Instructions to follow: Return the entries that follow exactly, with no images.

Given records:
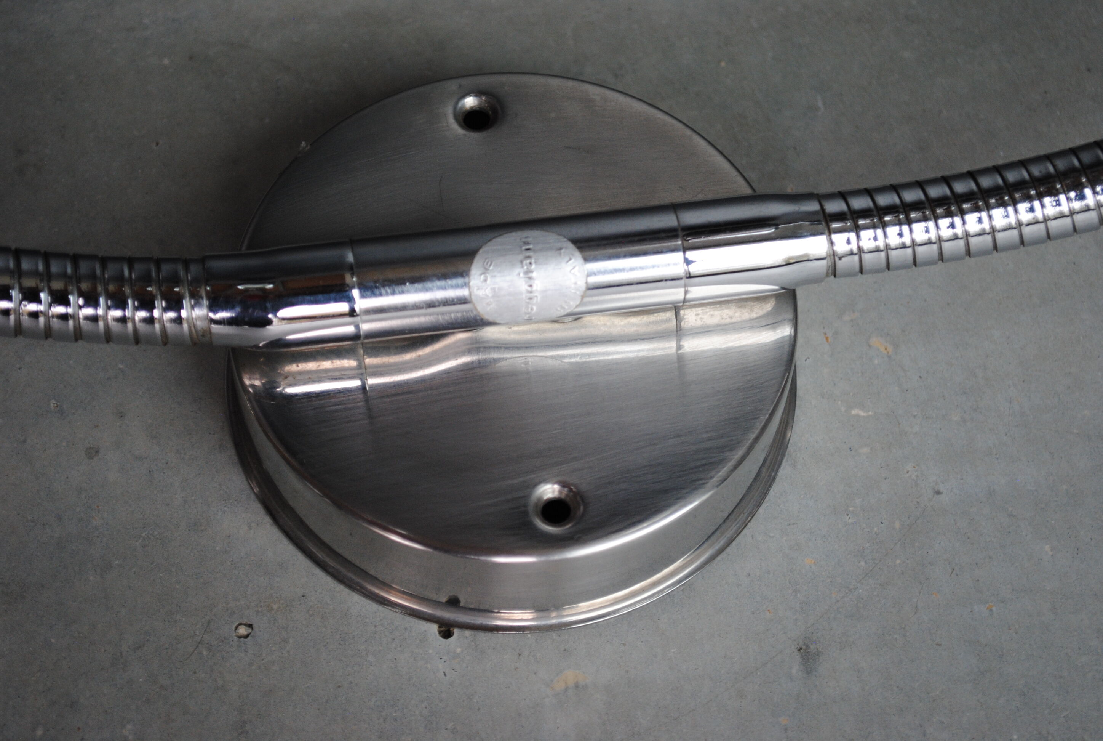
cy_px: 370
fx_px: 2533
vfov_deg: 16.6
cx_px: 552
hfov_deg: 24.6
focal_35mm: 82
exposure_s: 1/30
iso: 400
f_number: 5.6
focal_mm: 55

Answer for this exercise:
cy_px: 370
fx_px: 2533
vfov_deg: 16.6
cx_px: 552
hfov_deg: 24.6
focal_35mm: 82
exposure_s: 1/30
iso: 400
f_number: 5.6
focal_mm: 55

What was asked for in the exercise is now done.